Glass Made of Element 52, Tellurium, Is a Surprising Semiconductor
Scientists have successfully transformed glass made from tellurium (element 52) into a light-powered semiconductor.
- Tellurite glass was exposed to ultrafast pulses of high-energy laser light.
- Minuscule crystals of tellurium and tellurium oxide, both semiconducting materials, were created within the glass.
Researchers have successfully transformed tellurite (element 52) glass into a light-powered semiconductor using a femtosecond laser.
Published in the journal Physical Review Applied, the research detailed how they used tellurite glass, which contains tellurium, and subjected it to ultrafast pulses of high-energy laser light.
Tellurium is rare and expensive. So, despite its very attractive properties, element 52’s use cases are very limited. Outside its niche uses, however, you can find it in some advanced dental imaging systems.

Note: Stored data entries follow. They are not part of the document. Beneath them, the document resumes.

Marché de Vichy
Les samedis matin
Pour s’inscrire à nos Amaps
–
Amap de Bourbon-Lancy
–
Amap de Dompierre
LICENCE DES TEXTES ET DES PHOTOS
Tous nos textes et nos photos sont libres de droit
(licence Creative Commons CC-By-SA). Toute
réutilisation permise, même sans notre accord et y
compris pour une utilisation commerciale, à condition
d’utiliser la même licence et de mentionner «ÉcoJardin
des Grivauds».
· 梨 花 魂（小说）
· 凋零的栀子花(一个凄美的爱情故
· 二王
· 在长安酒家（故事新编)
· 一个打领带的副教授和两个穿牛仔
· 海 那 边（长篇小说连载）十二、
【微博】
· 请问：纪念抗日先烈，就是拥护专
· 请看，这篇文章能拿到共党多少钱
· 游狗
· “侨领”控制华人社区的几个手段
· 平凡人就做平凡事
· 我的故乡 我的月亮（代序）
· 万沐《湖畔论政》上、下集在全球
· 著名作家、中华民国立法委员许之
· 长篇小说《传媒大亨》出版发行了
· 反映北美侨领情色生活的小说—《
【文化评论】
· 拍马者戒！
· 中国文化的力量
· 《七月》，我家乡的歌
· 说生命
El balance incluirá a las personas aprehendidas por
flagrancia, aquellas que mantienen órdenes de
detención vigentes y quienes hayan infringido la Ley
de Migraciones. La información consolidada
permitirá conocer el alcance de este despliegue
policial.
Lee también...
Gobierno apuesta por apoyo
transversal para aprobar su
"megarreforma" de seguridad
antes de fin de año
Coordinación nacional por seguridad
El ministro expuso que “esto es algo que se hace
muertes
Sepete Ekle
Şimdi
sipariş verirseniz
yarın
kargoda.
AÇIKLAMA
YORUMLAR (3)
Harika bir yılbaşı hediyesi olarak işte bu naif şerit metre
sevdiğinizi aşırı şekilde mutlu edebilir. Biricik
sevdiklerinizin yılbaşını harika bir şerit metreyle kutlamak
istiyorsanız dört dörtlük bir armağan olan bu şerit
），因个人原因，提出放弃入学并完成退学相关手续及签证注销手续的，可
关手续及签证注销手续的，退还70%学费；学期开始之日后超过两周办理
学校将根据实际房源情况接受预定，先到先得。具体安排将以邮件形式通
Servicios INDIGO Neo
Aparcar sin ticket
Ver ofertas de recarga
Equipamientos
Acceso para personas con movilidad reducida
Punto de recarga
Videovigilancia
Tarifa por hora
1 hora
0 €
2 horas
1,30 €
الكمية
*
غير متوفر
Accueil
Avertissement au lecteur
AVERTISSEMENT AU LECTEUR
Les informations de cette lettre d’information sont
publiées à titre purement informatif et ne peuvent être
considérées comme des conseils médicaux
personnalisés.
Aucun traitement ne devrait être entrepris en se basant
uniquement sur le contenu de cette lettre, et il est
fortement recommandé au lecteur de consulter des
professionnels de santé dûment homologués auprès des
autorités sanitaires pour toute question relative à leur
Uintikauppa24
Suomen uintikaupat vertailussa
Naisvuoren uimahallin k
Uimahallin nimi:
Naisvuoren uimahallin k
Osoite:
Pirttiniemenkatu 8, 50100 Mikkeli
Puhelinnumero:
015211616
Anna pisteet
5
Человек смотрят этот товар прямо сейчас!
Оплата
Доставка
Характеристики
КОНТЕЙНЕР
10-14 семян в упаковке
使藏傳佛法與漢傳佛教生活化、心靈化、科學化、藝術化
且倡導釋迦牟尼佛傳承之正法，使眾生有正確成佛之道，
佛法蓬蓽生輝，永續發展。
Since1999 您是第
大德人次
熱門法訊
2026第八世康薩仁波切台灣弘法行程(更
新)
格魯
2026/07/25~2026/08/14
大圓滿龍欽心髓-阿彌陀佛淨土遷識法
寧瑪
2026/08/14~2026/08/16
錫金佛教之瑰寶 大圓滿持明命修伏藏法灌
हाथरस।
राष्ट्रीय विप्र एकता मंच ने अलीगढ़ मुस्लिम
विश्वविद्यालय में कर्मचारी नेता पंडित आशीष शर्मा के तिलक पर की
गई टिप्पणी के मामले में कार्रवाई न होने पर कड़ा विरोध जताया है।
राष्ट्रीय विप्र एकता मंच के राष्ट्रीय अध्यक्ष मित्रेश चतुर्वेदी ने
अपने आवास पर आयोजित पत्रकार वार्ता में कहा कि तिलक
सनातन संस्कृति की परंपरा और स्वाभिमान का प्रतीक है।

The researchers from the École Polytechnique Fédérale de Lausanne (EPFL) and Tokyo Institute of Technology exposed the glass to a femtosecond laser, the same used in certain eye surgeries (Cataract and Lasik). As a result, they found that minuscule crystals of tellurium and tellurium oxide were created, precisely where the light made contact.
Both the tellurium and its oxide are semiconducting materials. In other words, the tellurite glass could generate electricity when exposed to daylight and remained stable for months without degradation.
Yves Bellouard, head of EPFL’s Galatea Laboratory, expressed excitement about the discovery and its potential applications. “An interesting twist to the technique is that no additional materials are needed in the process. All you need is tellurite glass and a femtosecond laser to make an active photoconductive material,” he explained.
While the technology is, admittedly, still in its infancy, it’s very promising. Eventually, they will scale it to a more practical size. Once that’s done, the possibilities are endless.
Smart windows that can generate electricity are one of the most useful and ingenious ideas. Picture this, instead of bulky solar panels on your roof, you get nice clean windows. A skyscraper whose exterior is mostly glass, like Burj Khalifa, could generate enough power to keep itself going. Combine that with the carbon-cement supercapacitor, and these massive constructions could be self-efficient.
Another use for these windows could be for electrical vehicles (EVs). These cars rely on electricity to function, obviously. But what if instead of going to a “gas” station, we just park it in the sun? You get some vitamin D, and it charges. Or better yet, on a long trip, the sun powers it as you drive. Although the latter may not be so smart considering the sun is nowhere to be seen for the better portion of the day.
Basically, you can easily integrate this anywhere that has windows, is exposed to the sun, and needs to have electricity.